A COUPLE who met in the internet are hoping to win a Mail competition and bring a joyous end to a rollercoaster year.
Amanda Pinkney, 23, and fiance David Simpson, 27, have had the elation of becoming parents and the nightmare of Amanda going through post-natal depression after the birth of daughter Ella, now almost one-year-old.
Full-time mum Amanda told the Mail: “It’s been a rollercoaster of a year with laughter, tears, joy and sadness.”
The couple, of Telford Close, in Hartlepool, are now hoping it culminates in a dream wedding by winning the Mail’s Bride of the Year competition run in conjunction with Robert Usher Photography.

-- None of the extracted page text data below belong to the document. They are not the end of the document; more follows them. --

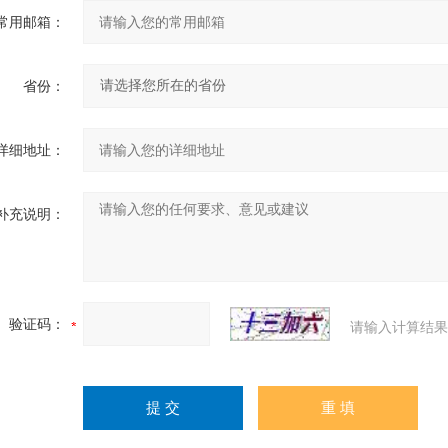
常用邮箱：
省份：
详细地址：
补充说明：
验证码：
请输入计算结果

Amanda said: “A September wedding would be the icing on the cake for our little family.”
She and David, who works as a training mentor for npower in Peterlee, first met five years ago after chatting for months on the internet.

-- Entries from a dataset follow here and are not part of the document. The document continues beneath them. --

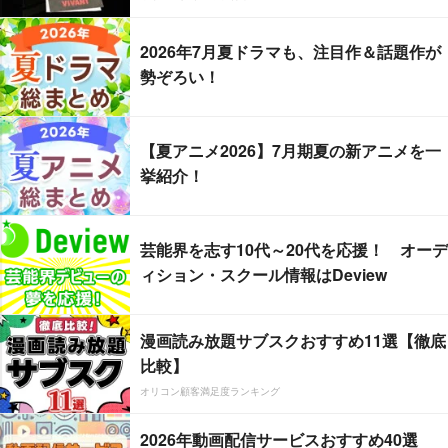
2026年7月夏ドラマも、注目作＆話題作が
勢ぞろい！
【夏アニメ2026】7月期夏の新アニメを一
挙紹介！
芸能界を志す10代～20代を応援！ オーデ
ィション・スクール情報はDeview
漫画読み放題サブスクおすすめ11選【徹底
比較】
オリコン顧客満足度ランキング
2026年動画配信サービスおすすめ40選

“We chatted online and David always made me laugh,” said Amanda, a former student at Sunderland University.
“We arranged to meet and, when we did, we could not stop talking and chatting all the time.”

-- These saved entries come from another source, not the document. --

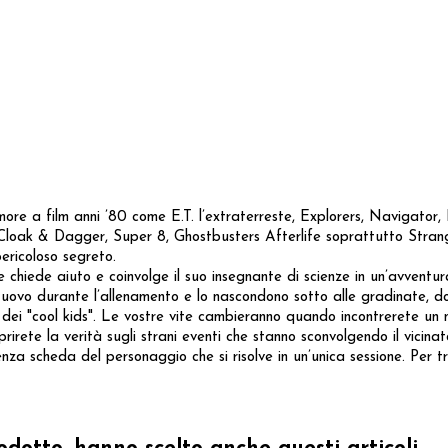
 a film anni ’80 come E.T. l’extraterreste, Explorers, Navigator, 
 Cloak & Dagger, Super 8, Ghostbusters Afterlife soprattutto Strang
ericoloso segreto.
chiede aiuto e coinvolge il suo insegnante di scienze in un’avventura
uovo durante l’allenamento e lo nascondono sotto alle gradinate, dov
 dei "cool kids". Le vostre vite cambieranno quando incontrerete un n
rirete la verità sugli strani eventi che stanno sconvolgendo il vicina
 scheda del personaggio che si risolve in un’unica sessione. Per tr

The couple have now been engaged for two years and Amanda recalled how the proposal happened.
“It was on my 21st birthday and we were in a limo with about five friends. He asked me to marry him and I said yes.”
About one year later, the couple’s baby daughter Ella came into the world on March 21 last year, but the birth did not go smoothly and Amanda needed an assisted delivery.
She said she then suffered from post-natal depression and said: “I was at my all-time low.
“I felt I couldn’t look after our baby, that I was the worst mum in the world. I was ridden with guilt that I didn’t feel that instant rush of love for her that was suppose to feel.”
She said David was totally supportive and added: “It was hard for him to see me in bits, but everything is great now. I was more than capable of looking after our baby and the bond between mother and daughter did eventually come. I wouldn’t change our Ella for the world, she amazes me every day.”
Amanda said winning the Bride of the Year competition would “mean everything to us and make us a proper family.”